Before 2008, up to 8,000 people a year sought AMI’s help in Portugal. In 2012, it was almost 16,000.
Ana Martins, AMI’s national director for the past 18 years, says people seeking aid used to ask for help finding a job or resolving social or family problems.
These days, they ask for food.
Margarida Mendes, who has run the center since it was set up in 1994 to help homeless people, says her work has changed a lot in recent years. Now it’s mostly families seeking support.
Her work, she says, can be distressing, and the most poignant episodes involve young children. Recently, a small child jumped up and down and screamed in delight when he saw a packet of cheap, plain cookies sticking out of the top of the family’s monthly parcel of food aid.
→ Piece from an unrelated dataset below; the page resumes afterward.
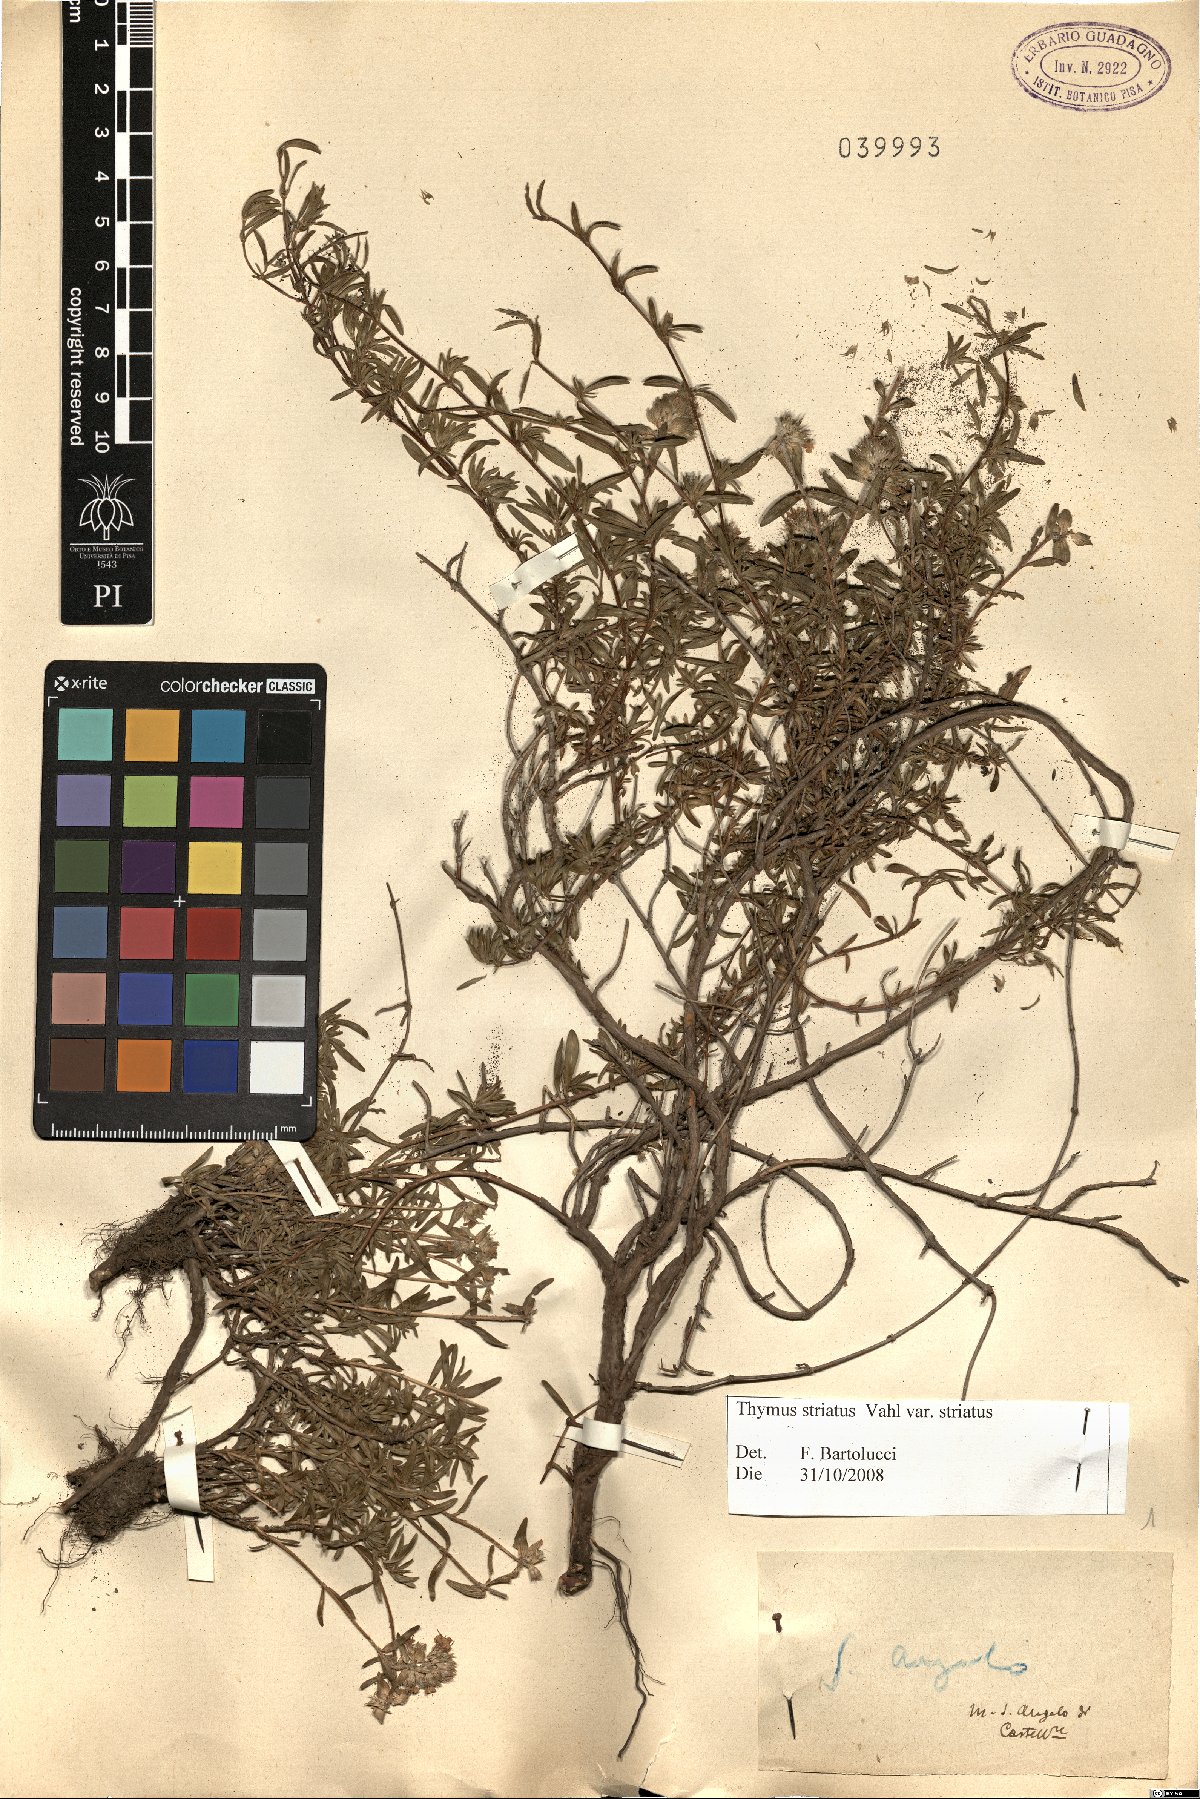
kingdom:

That small scene got to Mendes: “You think to yourself, What kind of country is this where that sort of thing happens?”
The Baptista family comes to Olaias to pick up food parcels. They contain cooking oil, cans of sausages, flour. They also get second-hand clothes and school books.
The financial crisis capsized their lives. Just five years ago they were together pulling in (euro) 1,600 a month — close to the average income for a couple in Portugal. Today they live on little over a third of that.
Finance Minister Vitor Gaspar recently conceded that straightening out Portugal’s finances will take decades and will require the sacrifices of a generation.
The Baptista family belongs to that generation.